--- START ---

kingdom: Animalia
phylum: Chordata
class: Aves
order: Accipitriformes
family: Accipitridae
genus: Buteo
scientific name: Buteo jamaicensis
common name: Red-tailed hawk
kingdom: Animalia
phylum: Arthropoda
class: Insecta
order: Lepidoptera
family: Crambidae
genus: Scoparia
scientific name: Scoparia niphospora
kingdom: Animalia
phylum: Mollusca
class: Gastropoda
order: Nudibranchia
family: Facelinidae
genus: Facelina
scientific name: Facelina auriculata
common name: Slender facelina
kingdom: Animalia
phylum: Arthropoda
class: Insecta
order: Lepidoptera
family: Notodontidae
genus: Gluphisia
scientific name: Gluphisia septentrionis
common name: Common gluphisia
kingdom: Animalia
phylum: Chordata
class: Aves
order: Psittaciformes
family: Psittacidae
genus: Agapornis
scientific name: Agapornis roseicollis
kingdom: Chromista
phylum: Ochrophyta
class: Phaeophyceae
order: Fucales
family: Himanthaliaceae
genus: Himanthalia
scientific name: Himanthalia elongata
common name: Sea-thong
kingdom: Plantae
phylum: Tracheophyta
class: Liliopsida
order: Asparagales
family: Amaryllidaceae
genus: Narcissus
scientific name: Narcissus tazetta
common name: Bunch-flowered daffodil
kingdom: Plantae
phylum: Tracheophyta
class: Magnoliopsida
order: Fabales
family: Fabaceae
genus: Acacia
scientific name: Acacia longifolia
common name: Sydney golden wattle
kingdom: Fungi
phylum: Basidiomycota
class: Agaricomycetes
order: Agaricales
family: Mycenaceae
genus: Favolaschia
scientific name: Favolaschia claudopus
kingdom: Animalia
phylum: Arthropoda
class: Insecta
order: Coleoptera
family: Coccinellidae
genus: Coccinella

--- END ---

:: Given request ::
Copy all of the records above, replacing each "phylum" with "division" and leaving everything else as it is.

:: Right answer ::
kingdom: Animalia
division: Chordata
class: Aves
order: Accipitriformes
family: Accipitridae
genus: Buteo
scientific name: Buteo jamaicensis
common name: Red-tailed hawk
kingdom: Animalia
division: Arthropoda
class: Insecta
order: Lepidoptera
family: Crambidae
genus: Scoparia
scientific name: Scoparia niphospora
kingdom: Animalia
division: Mollusca
class: Gastropoda
order: Nudibranchia
family: Facelinidae
genus: Facelina
scientific name: Facelina auriculata
common name: Slender facelina
kingdom: Animalia
division: Arthropoda
class: Insecta
order: Lepidoptera
family: Notodontidae
genus: Gluphisia
scientific name: Gluphisia septentrionis
common name: Common gluphisia
kingdom: Animalia
division: Chordata
class: Aves
order: Psittaciformes
family: Psittacidae
genus: Agapornis
scientific name: Agapornis roseicollis
kingdom: Chromista
division: Ochrophyta
class: Phaeophyceae
order: Fucales
family: Himanthaliaceae
genus: Himanthalia
scientific name: Himanthalia elongata
common name: Sea-thong
kingdom: Plantae
division: Tracheophyta
class: Liliopsida
order: Asparagales
family: Amaryllidaceae
genus: Narcissus
scientific name: Narcissus tazetta
common name: Bunch-flowered daffodil
kingdom: Plantae
division: Tracheophyta
class: Magnoliopsida
order: Fabales
family: Fabaceae
genus: Acacia
scientific name: Acacia longifolia
common name: Sydney golden wattle
kingdom: Fungi
division: Basidiomycota
class: Agaricomycetes
order: Agaricales
family: Mycenaceae
genus: Favolaschia
scientific name: Favolaschia claudopus
kingdom: Animalia
division: Arthropoda
class: Insecta
order: Coleoptera
family: Coccinellidae
genus: Coccinella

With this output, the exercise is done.